* _Dataset entries_
---
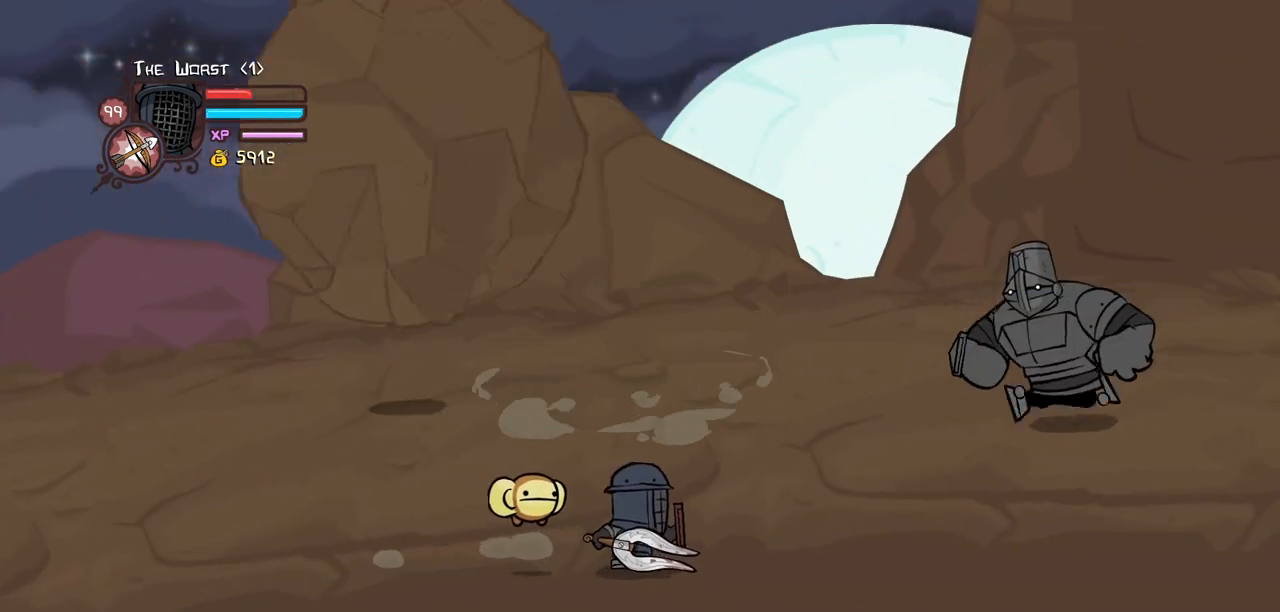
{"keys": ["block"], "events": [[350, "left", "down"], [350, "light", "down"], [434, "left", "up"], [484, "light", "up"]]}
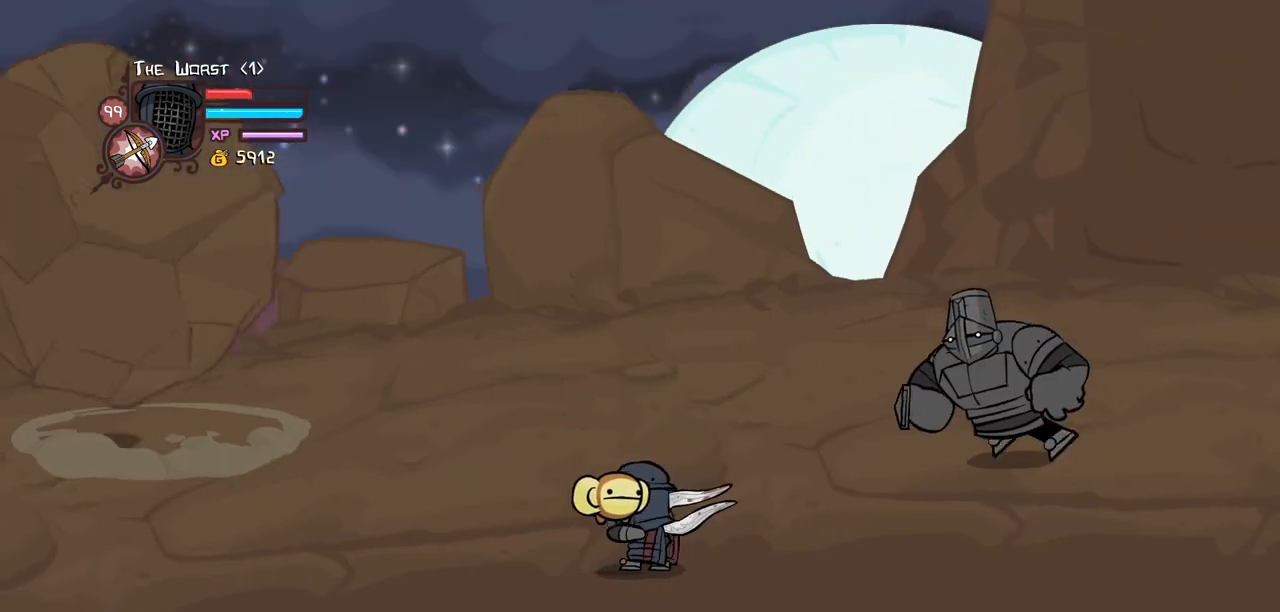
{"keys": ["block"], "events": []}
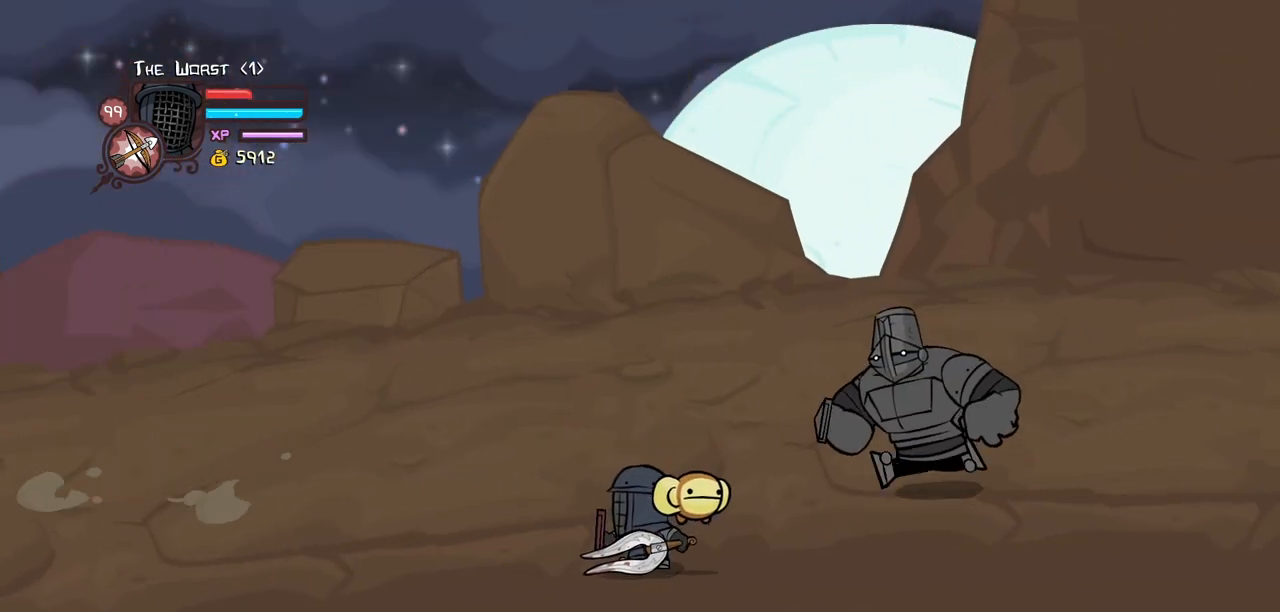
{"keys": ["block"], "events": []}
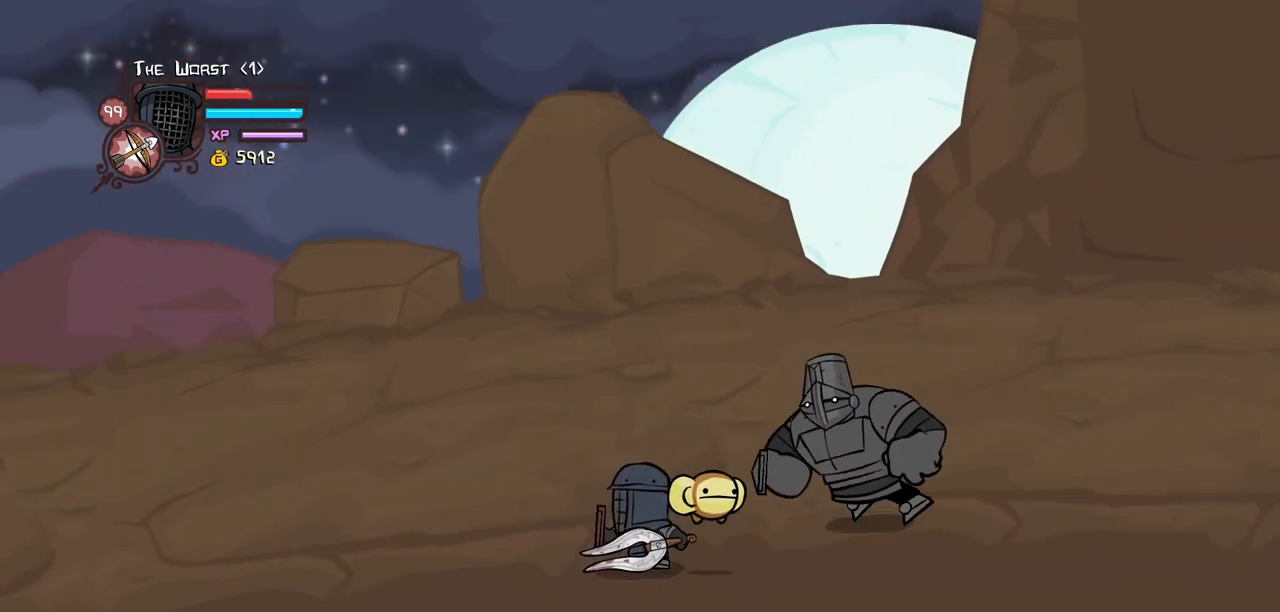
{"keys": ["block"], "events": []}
---
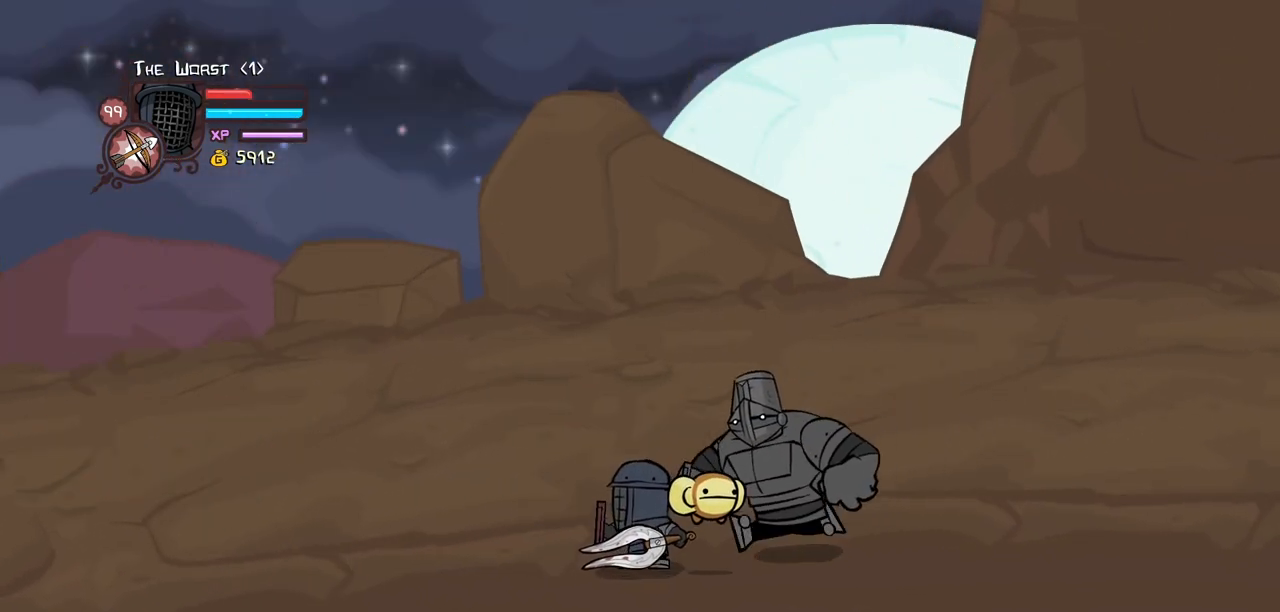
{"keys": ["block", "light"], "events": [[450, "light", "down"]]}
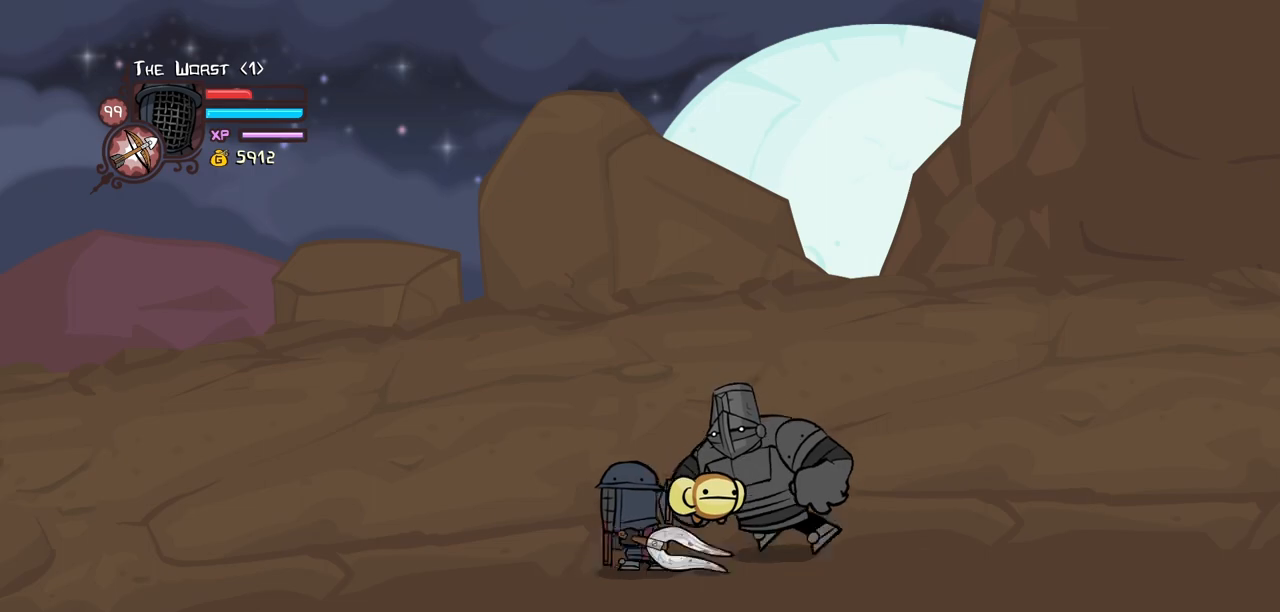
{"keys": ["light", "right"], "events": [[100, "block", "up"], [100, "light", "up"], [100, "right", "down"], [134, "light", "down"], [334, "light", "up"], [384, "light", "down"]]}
---
* _Exercise objective_
Among the records above, find the lines where the word "down" appears and copy them.

* _Reply to the exercise_
{"keys": ["block"], "events": [[350, "left", "down"], [350, "light", "down"], [434, "left", "up"], [484, "light", "up"]]}
{"keys": ["block", "light"], "events": [[450, "light", "down"]]}
{"keys": ["light", "right"], "events": [[100, "block", "up"], [100, "light", "up"], [100, "right", "down"], [134, "light", "down"], [334, "light", "up"], [384, "light", "down"]]}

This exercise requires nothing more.